» JOB: Replace "Habana" with "Havana" in the text of the listing below and copy every other line unchanged. Leave the pictures out of your answer.

(Excerpts from a dataset)
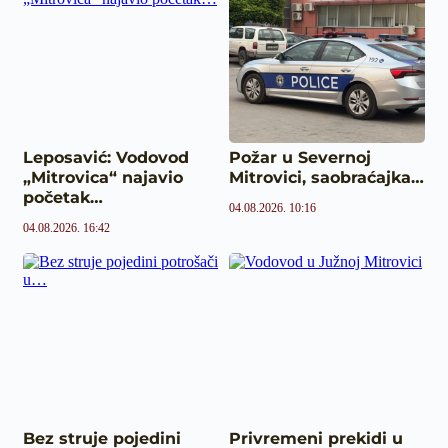
Leposavić: Vodovod
Požar u Severnoj
„Mitrovica“ najavio
Mitrovici, saobraćajka…
početak…
04.08.2026. 10:16
04.08.2026. 16:42
Bez struje pojedini
Privremeni prekidi u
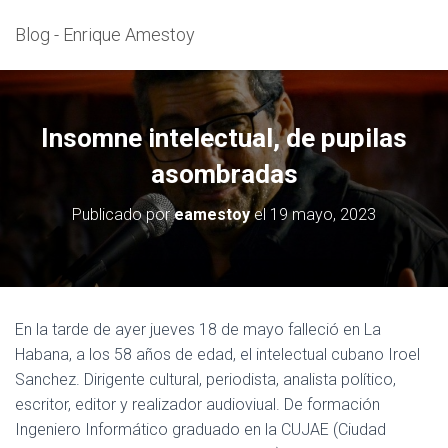
Blog - Enrique Amestoy
Insomne intelectual, de pupilas
asombradas
Publicado por
eamestoy
el
19 mayo, 2023
En la tarde de ayer jueves 18 de mayo falleció en La
Habana, a los 58 años de edad, el intelectual cubano Iroel
Sanchez. Dirigente cultural, periodista, analista político,
escritor, editor y realizador audioviual. De formación
Ingeniero Informático graduado en la CUJAE (Ciudad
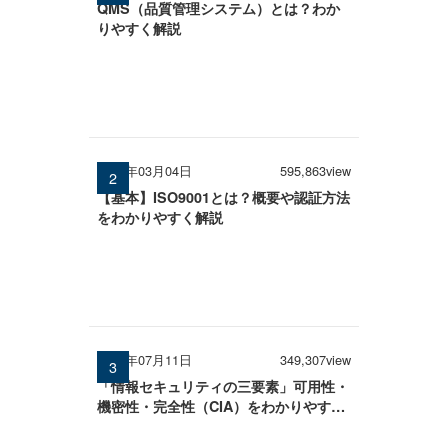
QMS（品質管理システム）とは？わか
りやすく解説
2026年03月04日
595,863view
【基本】ISO9001とは？概要や認証方法
をわかりやすく解説
2025年07月11日
349,307view
「情報セキュリティの三要素」可用性・
機密性・完全性（CIA）をわかりやすく
解説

» ANSWER TO THIS EXERCISE:
Leposavić: Vodovod
Požar u Severnoj
„Mitrovica“ najavio
Mitrovici, saobraćajka…
početak…
04.08.2026. 10:16
04.08.2026. 16:42
Bez struje pojedini
Privremeni prekidi u
Blog - Enrique Amestoy
Insomne intelectual, de pupilas
asombradas
Publicado por
eamestoy
el
19 mayo, 2023
En la tarde de ayer jueves 18 de mayo falleció en La
Havana, a los 58 años de edad, el intelectual cubano Iroel
Sanchez. Dirigente cultural, periodista, analista político,
escritor, editor y realizador audioviual. De formación
Ingeniero Informático graduado en la CUJAE (Ciudad
QMS（品質管理システム）とは？わか
りやすく解説
2026年03月04日
595,863view
【基本】ISO9001とは？概要や認証方法
をわかりやすく解説
2025年07月11日
349,307view
「情報セキュリティの三要素」可用性・
機密性・完全性（CIA）をわかりやすく
解説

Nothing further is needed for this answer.